Immediately after the diagnosis of a serious foot injury, Daniëlle van de Donk proposed to the KNVB to have her race against the European Championship clock followed by a camera. In a recently released docuseries, she shows her emotions during rehab, including her tears. “Sometimes I didn’t feel like a footballer anymore.”
Van de Donk sits in front of a camera in her apartment in France. It is 103 days until the start of the European Championship in England, the big target for the attacking midfielder after she suffered a rare foot injury in November last year. Her recovery is not going well yet. In a dark room she sighs and searches for words. She looks excited.
“I’m having a very hard time,” says Van de Donk, after which a long silence falls. “Heavier than I actually want to admit. I work very long days, that’s not bad at all. But I notice that I can’t handle that with my foot yet and that I’m not as far as I thought.”
The fragment symbolizes the candid insight that Van de Donk offers into Chasing the Euros† In the docuseries she not only shows her treatments and exercises in the physio room, but also her struggles and grief. In the teaser for the third episode, which will appear on Saturday, you can see how she cries in the car. “I don’t think this is fair. I work so damn hard.”
Van de Donk herself came up with the idea of making a docuseries about her rehabilitation. “When it happened, I thought: this side of top sport is never shown by anyone,” she says on Thursday along the training field in Zeist, twenty days before the start of the European Championship. During the interview, a cameraman shows images of her return to the Orange Women before the end of the series.
“I myself am not someone who shows much of himself or who makes himself vulnerable. But I thought: it is so special what I have, it has never happened before. And I would like to show people that you can work with hard it can come, if you just do everything for it.”
Daniëlle van de Donk appeared to have suffered a serious injury against the Czech Republic.
‘It took a century before I could run’
The fatal moment on November 27 last year, in the World Cup qualifier against the Czech Republic, introduces the docuseries around Van de Donk. The attacking midfielder gives a pass with her left leg and then limps across the field. Only after the same has happened to her on a long shot, does she allow herself to be replaced. Her injury does not appear to be very serious.
The diagnosis a few days later in Lyon turns Van de Donk’s world upside down: she appears to have torn the anterior shin muscle from her right leg, an injury that rarely occurs. Doctors cannot estimate how long her rehabilitation will take. It is the start of a race against time for the European Championship, which is scheduled seven months later.
The long uncertainty during the rehabilitation gnawed at Van de Donk. “Every day I went to the club and asked: how does it feel today? What does it look like? Can we take the next step or not? Every day I had a lot of question marks. I think I’ve had it pretty well under control But towards the end, after some setbacks, it became more and more difficult.”

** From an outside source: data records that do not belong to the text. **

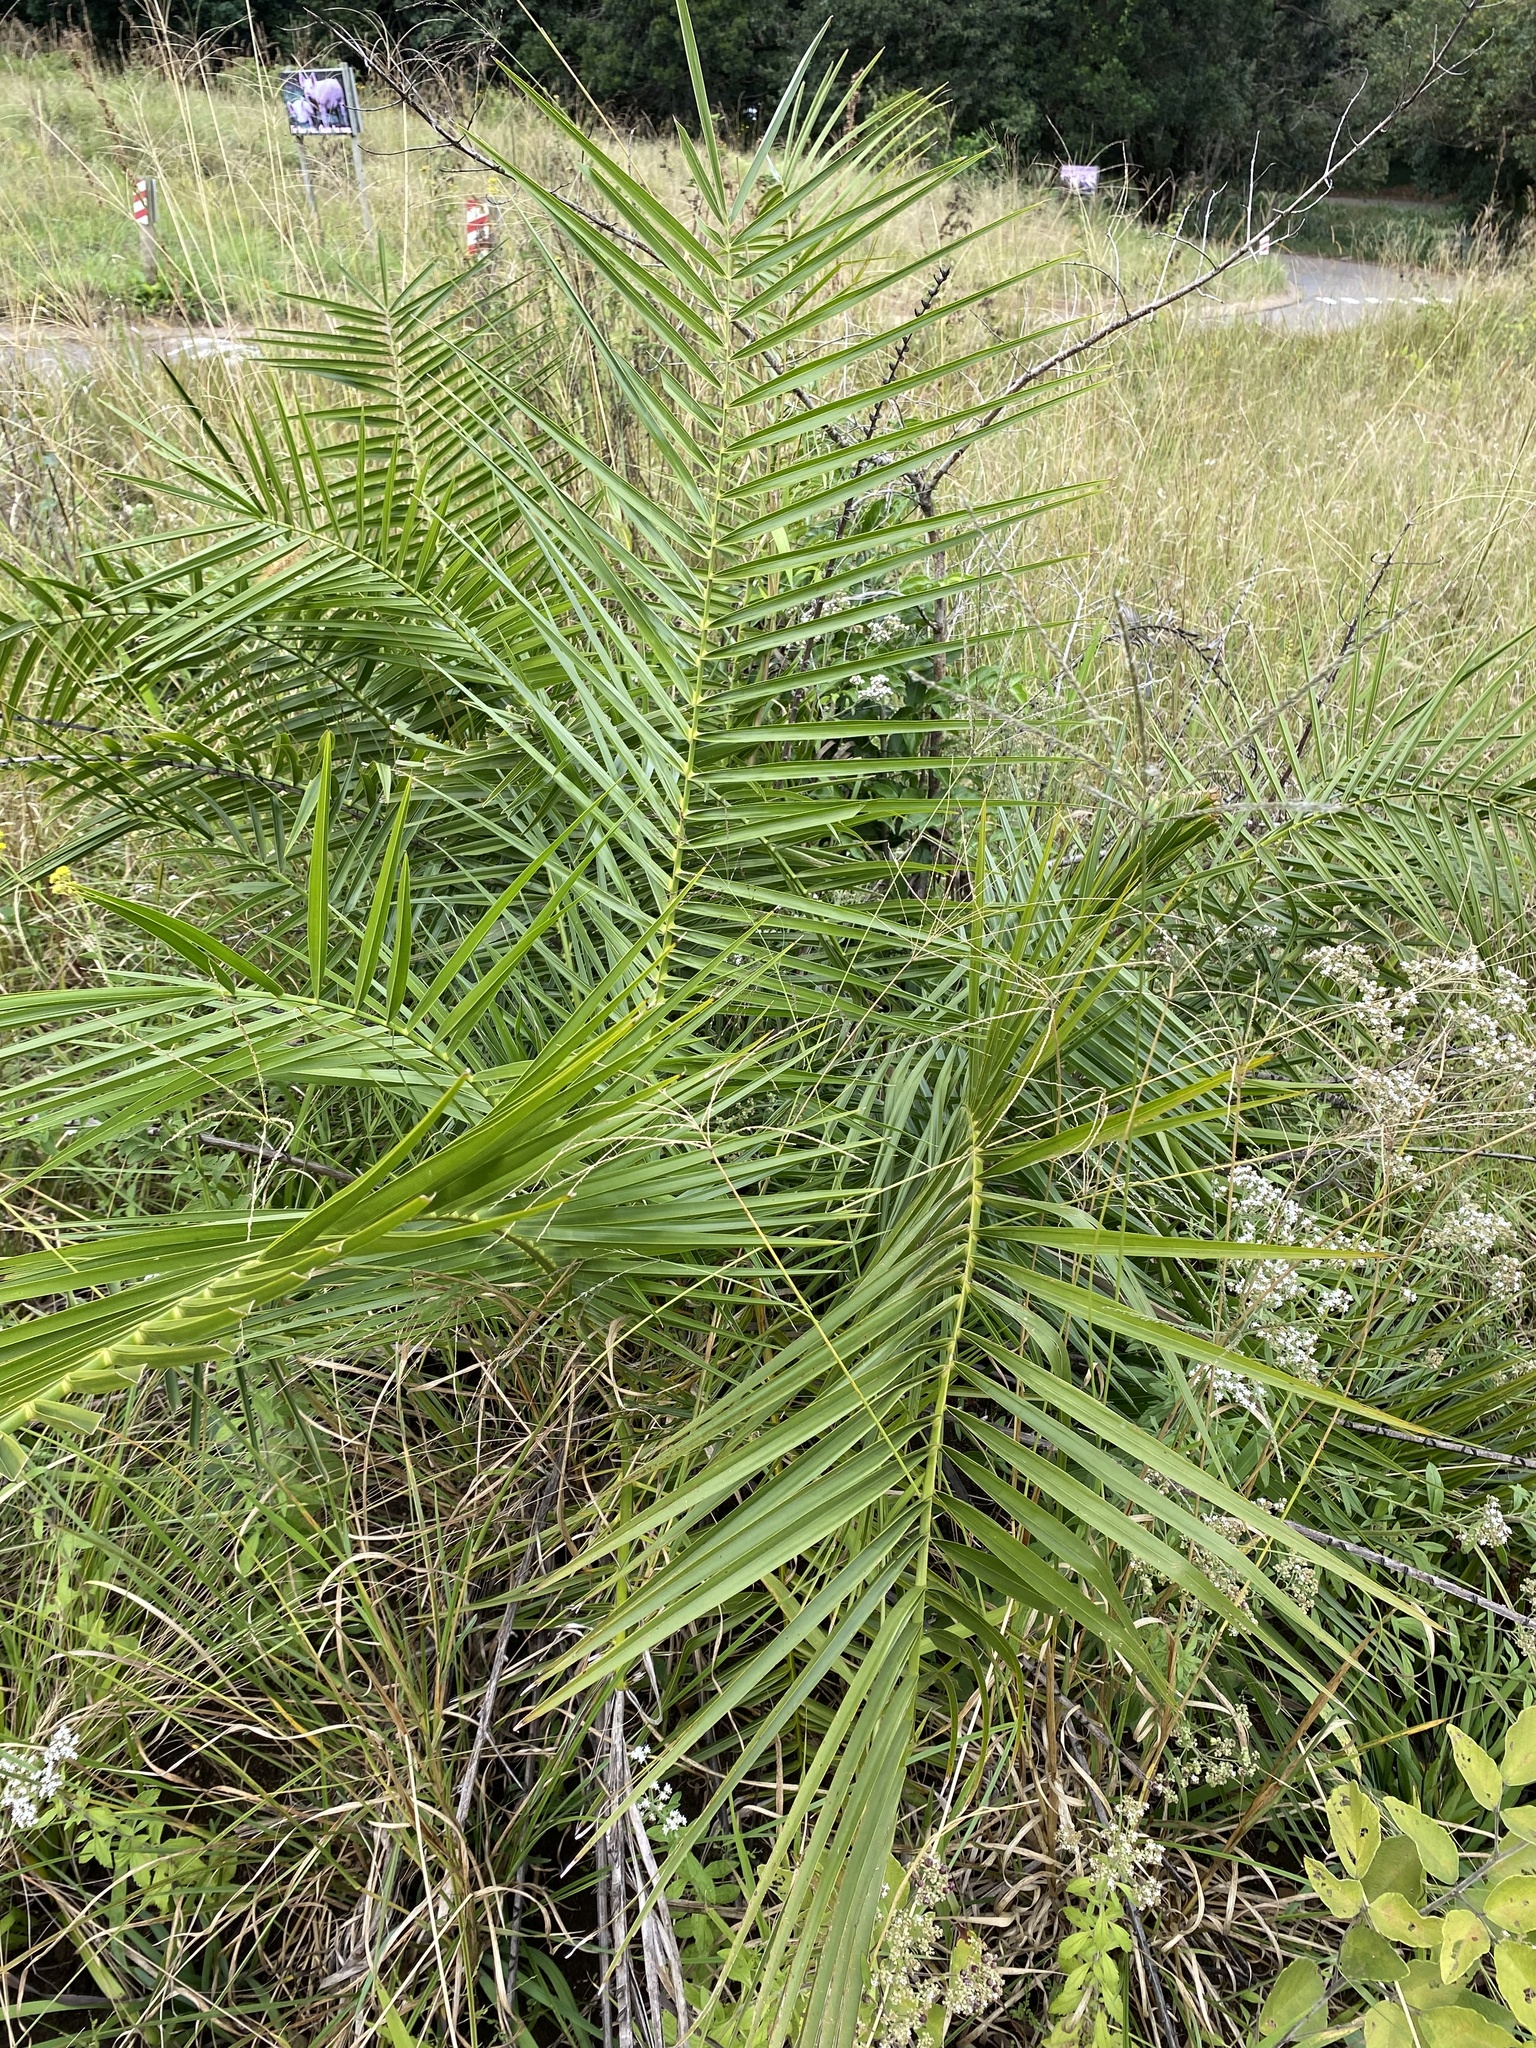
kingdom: Plantae
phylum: Tracheophyta
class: Liliopsida
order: Arecales
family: Arecaceae
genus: Phoenix
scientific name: Phoenix reclinata
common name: Senegal date palm
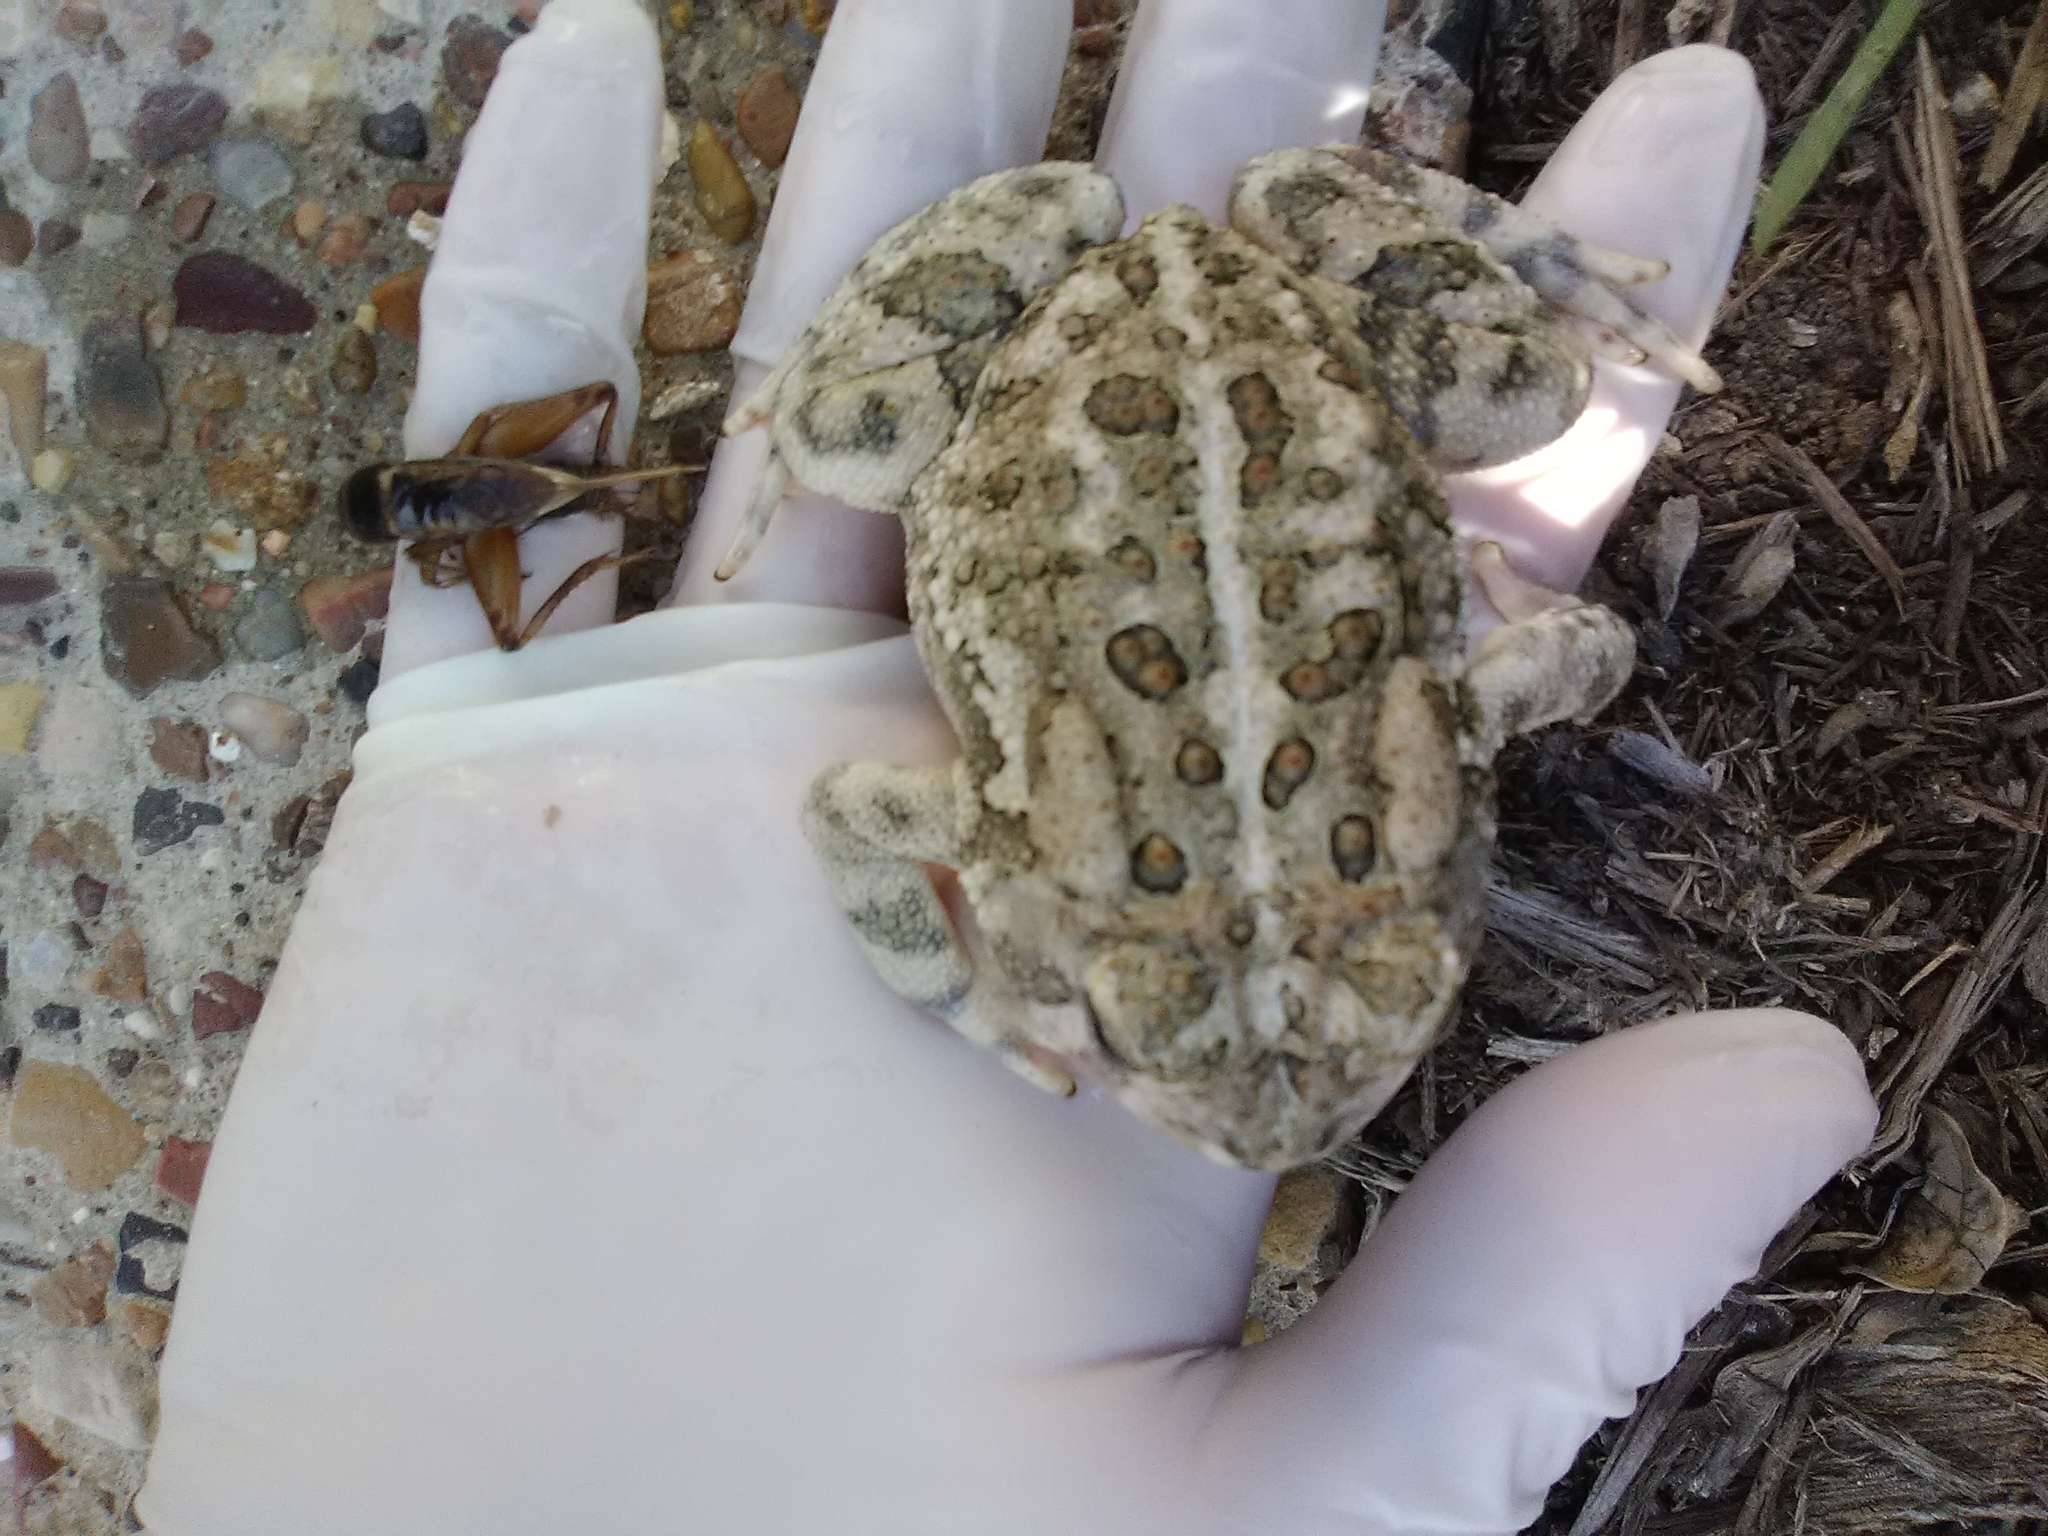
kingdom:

Van de Donk suffered from muscle tears and a bulge on her tendon, which forced her back into her rehabilitation. “Only I couldn’t take it easy for a week, because there was a time limit.” In addition, she saw her teammates at Olympique Lyon from the physio room on the training field. “I couldn’t get a good look at that.”
After all those missed matches at the Orange Women and Olympique Lyon, Van de Donk sometimes no longer felt like a footballer. “I was in the gym day and night, it took a century before I could run. I had a lot of trouble with that. Then you have a down moment every now and then.”
Daniëlle van de Donk will lead the way during the training of the Orange Women on Thursday.
‘People with a job also have struggles‘
Really, says Van de Donk, she didn’t turn on the camera every time she was sad. But she often did, like the time she had another calf kick and called her relatives via FaceTime.
“I broke down immediately when I saw them. After that I thought: I have to capture this, because it is such a big thing in my rehabilitation process. Then you are sobbing in front of the camera. I am not used to that from myself, but it have to.”
Yes, for Van de Donk it felt like a must to film her lesser moments. “Otherwise you only see our fun training sessions, our laughing and doing. But the rehabilitation was not just laughing, it was very hard. I think that people with a normal job also do a lot struggles and cry once in the car. I think it’s normal to show that, while apparently that’s not the case.”
For Van de Donk there was a happy ending to her docuseries: she won the race against the clock for the European Championship and made her return to Olympique Lyon more than two weeks ago. On Wednesday, the midfielder was on the training field with the Orange Women for the first time, with which she will defend the European title in England next month.
“I am proud to be here now. I have watched the episodes back, but I find it very difficult to watch myself, because I have always felt the pain myself. Then I can start crying again and I don’t feel like it in. I mainly want to inspire people with this.”